Es war grau und es regnete, die Kleider waren klamm, wir hatten Hunger und waren unsagbar enttäuscht. Kein Danzig, kein Wettbewerb, kein Konzert und dann jetzt noch eine 5-stündige Heimfahrt. Zum Glück hatte Dorota für uns alle noch Lunchpakete eingepackt und unsere Busfahrerin Marion schien auch sehr gelassen. So sind wir dann auch gleich losgefahren.

Die Stimmung im Bus war eigentlich im Keller, doch – und das ist phänomenal bei Chören – sobald jemand anfängt zu singen, scheint alles vergessen zu sein. Hier und da, dann und wann, fingen die Jugendlichen plötzlich an zu singen. Mal etwas Klassisches, Traditionelles, Pop, Schlager, Klassiker … Am liebsten habe ich die Lieder von Billy Joel gehört, da ich selber so ein Fan bin. Die Gruppe schien sich also mit ihrem Schicksal abgefunden zu haben.

Kurz vor der Grenze Polen – Deutschland stieg natürlich die Spannung. Würde man wieder Fieber bei uns messen? Dürften wir überhaupt nach Deutschland einreisen? Müssten wir vielleicht dann dort in Quarantäne? Die Nervosität stieg! Doch da war nichts. Absolut gar nichts. Keine Kontrolle, kein Gesundheitscheck, nichts. Ein Polizeiwagen stand irgendwo am Rand. Wir rollten einfach durch. Da ging natürlich ein Jubel der Erleichterung durch den Bus.

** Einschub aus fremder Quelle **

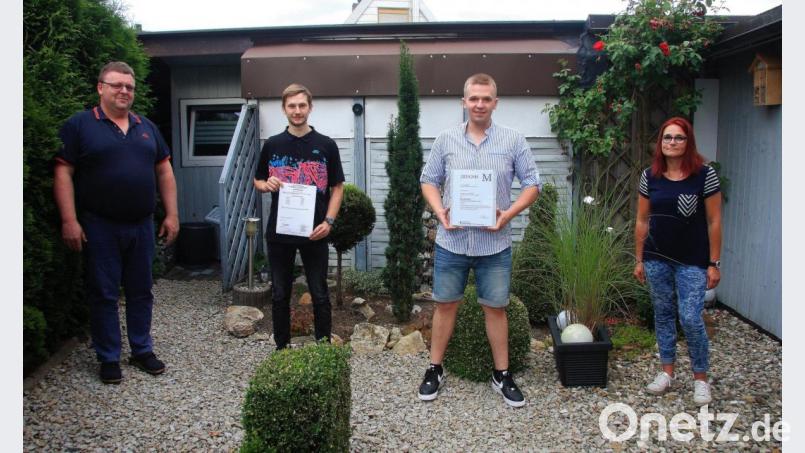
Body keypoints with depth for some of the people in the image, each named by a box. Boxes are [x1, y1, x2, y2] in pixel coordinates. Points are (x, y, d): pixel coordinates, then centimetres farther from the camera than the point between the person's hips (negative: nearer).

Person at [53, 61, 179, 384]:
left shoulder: (146, 127, 12)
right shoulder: (79, 125, -3)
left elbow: (164, 171, 12)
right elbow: (63, 173, -8)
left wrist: (172, 214, 5)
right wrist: (69, 221, -15)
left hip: (142, 225, 4)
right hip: (99, 227, -4)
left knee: (141, 292, 13)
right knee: (103, 295, 5)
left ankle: (142, 351, 26)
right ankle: (109, 359, 17)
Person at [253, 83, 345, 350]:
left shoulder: (326, 145, 0)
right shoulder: (272, 145, 5)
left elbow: (337, 187, 2)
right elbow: (258, 182, 14)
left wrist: (328, 221, -11)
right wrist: (267, 185, -10)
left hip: (314, 232, -2)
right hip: (279, 232, 2)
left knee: (320, 295, 6)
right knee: (280, 295, 11)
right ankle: (282, 348, 25)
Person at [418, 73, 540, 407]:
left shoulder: (513, 141, -1)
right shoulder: (446, 139, 3)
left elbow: (532, 183, 1)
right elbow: (429, 180, 8)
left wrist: (509, 213, -13)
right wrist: (439, 210, -9)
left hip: (495, 243, -1)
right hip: (451, 240, 1)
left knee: (496, 307, 9)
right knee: (445, 304, 11)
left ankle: (502, 374, 24)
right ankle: (435, 370, 26)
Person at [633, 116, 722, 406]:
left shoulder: (704, 175, -8)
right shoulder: (649, 176, 2)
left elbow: (714, 222, -5)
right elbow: (642, 221, 8)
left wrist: (714, 264, -6)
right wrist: (639, 259, 8)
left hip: (692, 262, -3)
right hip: (657, 260, 4)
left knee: (690, 319, -6)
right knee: (663, 315, 13)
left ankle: (701, 378, 14)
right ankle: (667, 372, 28)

Ca. 2 Stunden, nachdem wir die Grenze passiert hatten, schrieb Susanne mir eine Whatsapp, dass man die Grenzen zwischen Polen und Deutschland nun endgültig dicht gemacht hatte. Uff, hatten wir ein Glück gehabt!

So konnten wir nun in aller Ruhe nach Schwerin zurückfahren. Hinter mir, wo die Lehrer saßen, ging es schon direkt los mit Nachrichten von ihren Kollegen und dem Direktor des Goethegymnasiums, wie man nun am besten den Schulunterricht gestalten könne, wenn die Schule nun geschlossen ist. Da musste schnell geplant und gehandelt werden, denn die meisten Schülerinnen und Schüler in dem Chor standen ja kurz vor den Abiturprüfungen.

Das war für mich die Geburtsstunde der “Coronakrise”. Wer hätte am 13. März geahnt, wie weit und wie lange das alles noch gehen würde.

Das Gute von der Geschicht’: Die Jugendlichen und die Lehrer waren so begeistert von Schloss Rybokarty und den Menschen (und der Hündin Kira), die uns da so herzlich empfangen hatten, dass sie im nächsten Jahr wieder nach Danzig zu dem Chorwettbewerb und natürlich nach Rybokarty fahren möchten.

Das lassen wir uns von Corona doch nicht nehmen!

Also, Rybokarty, Zbiegniew, Dorota, Susanne, Piotr und Kira – wir kommen!